How deduplication works
When a new Inquiry comes in, LeadTruffle checks whether a Contact already exists for that person before creating a new one.
Deduplication priority:
- Phone number — matched first
- Email address — matched second if no phone match
If a match is found, the new Inquiry attaches to the existing Contact. If no match is found, a new Contact is created.
The Needs Review badge
The Needs Review badge appears on a Contact when new activity has come in that your team should look at. It does not change the pipeline status — it's a flag, not a status.
Needs Review triggers when:
- A new Inquiry comes in on an existing Contact
- A new submission comes in on a Won or Lost Contact (status also resets to New in this case)

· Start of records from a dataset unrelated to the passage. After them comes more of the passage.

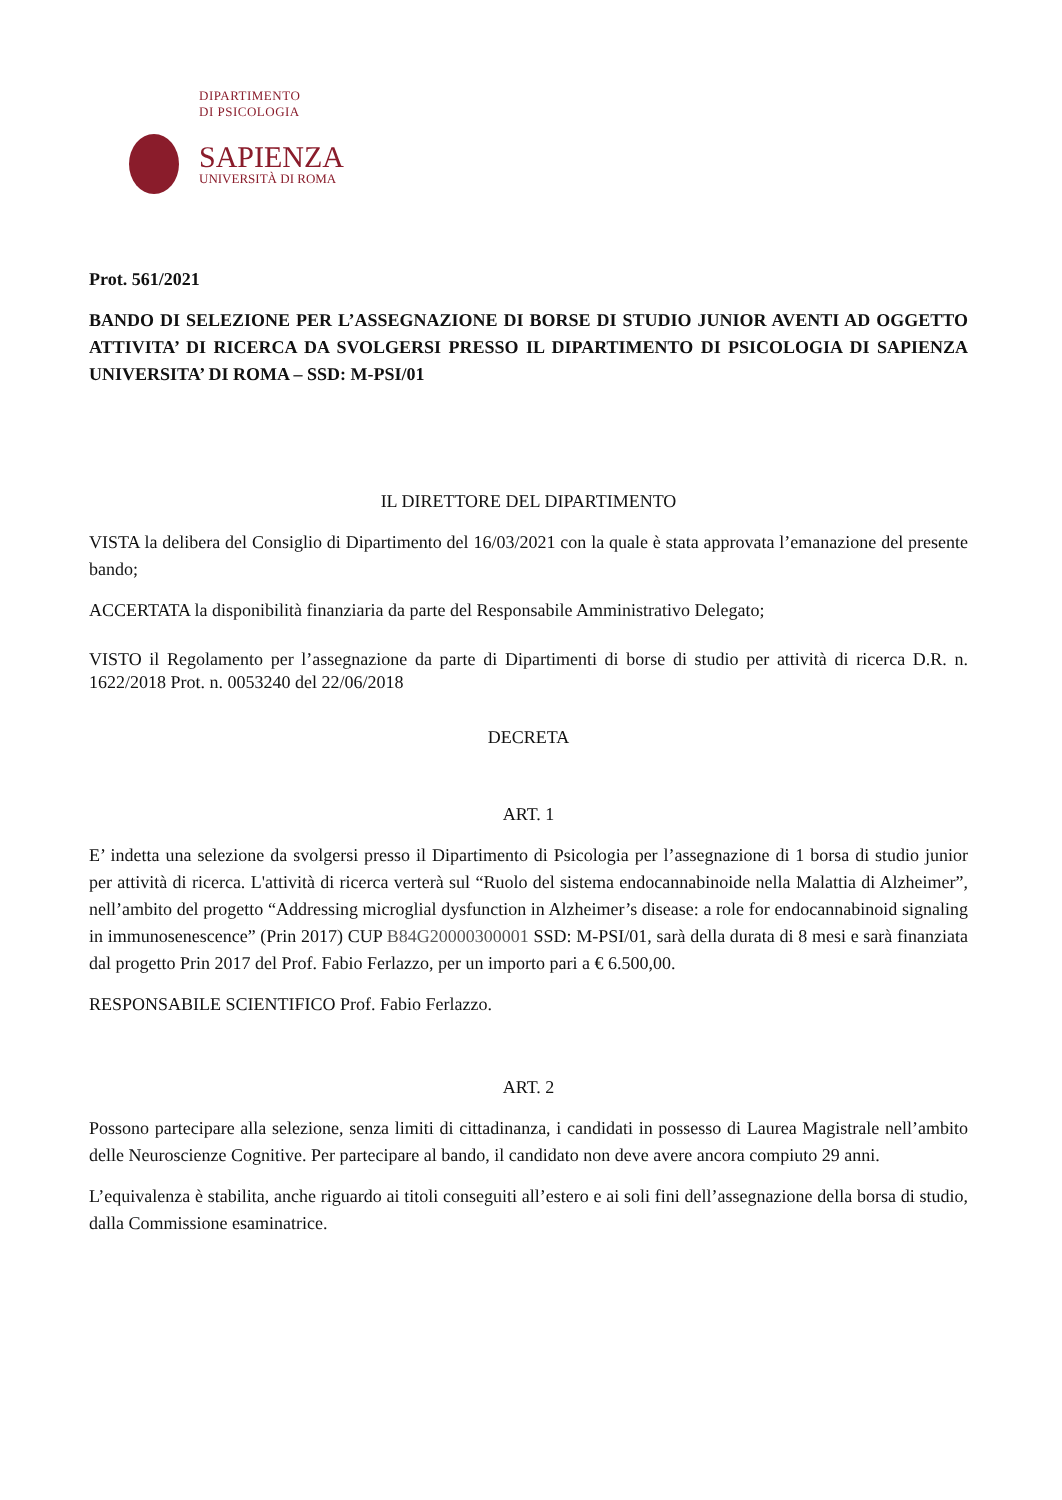DIPARTIMENTO
DI PSICOLOGIA
SAPIENZA
UNIVERSITÀ DI ROMA
Prot. 561/2021
BANDO DI SELEZIONE PER L’ASSEGNAZIONE DI BORSE DI STUDIO JUNIOR AVENTI AD OGGETTO ATTIVITA’ DI RICERCA DA SVOLGERSI PRESSO IL DIPARTIMENTO DI PSICOLOGIA DI SAPIENZA UNIVERSITA’ DI ROMA – SSD: M-PSI/01
IL DIRETTORE DEL DIPARTIMENTO
VISTA la delibera del Consiglio di Dipartimento del 16/03/2021 con la quale è stata approvata l’emanazione del presente bando;
ACCERTATA la disponibilità finanziaria da parte del Responsabile Amministrativo Delegato;
VISTO il Regolamento per l’assegnazione da parte di Dipartimenti di borse di studio per attività di ricerca D.R. n. 1622/2018 Prot. n. 0053240 del 22/06/2018
DECRETA
ART. 1
E’ indetta una selezione da svolgersi presso il Dipartimento di Psicologia per l’assegnazione di 1 borsa di studio junior per attività di ricerca. L'attività di ricerca verterà sul “Ruolo del sistema endocannabinoide nella Malattia di Alzheimer”, nell’ambito del progetto “Addressing microglial dysfunction in Alzheimer’s disease: a role for endocannabinoid signaling in immunosenescence” (Prin 2017) CUP B84G20000300001 SSD: M-PSI/01, sarà della durata di 8 mesi e sarà finanziata dal progetto Prin 2017 del Prof. Fabio Ferlazzo, per un importo pari a € 6.500,00.
RESPONSABILE SCIENTIFICO Prof. Fabio Ferlazzo.
ART. 2
Possono partecipare alla selezione, senza limiti di cittadinanza, i candidati in possesso di Laurea Magistrale nell’ambito delle Neuroscienze Cognitive. Per partecipare al bando, il candidato non deve avere ancora compiuto 29 anni.
L’equivalenza è stabilita, anche riguardo ai titoli conseguiti all’estero e ai soli fini dell’assegnazione della borsa di studio, dalla Commissione esaminatrice.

Needs Review clears when any of the following happen:
- A team member updates the Contact's status
- A team member changes the assignee
- A team member clicks Mark Reviewed
What this means for your pipeline
The practical takeaway for your team:
- Work Contacts, not Inquiries. Status, assignee, and notes are all on the Contact. That's where your pipeline lives.
- Use Inquiries for context. When you open a Contact, the Inquiries tab shows you every time that person has reached out — what they asked for, what the AI collected, and what was said.
- Needs Review is your signal. When it appears, something new happened on that Contact. Check the latest Inquiry to see what came in.
- One person = one Contact. If you see the same person in your pipeline more than once, that's a deduplication issue worth flagging to support.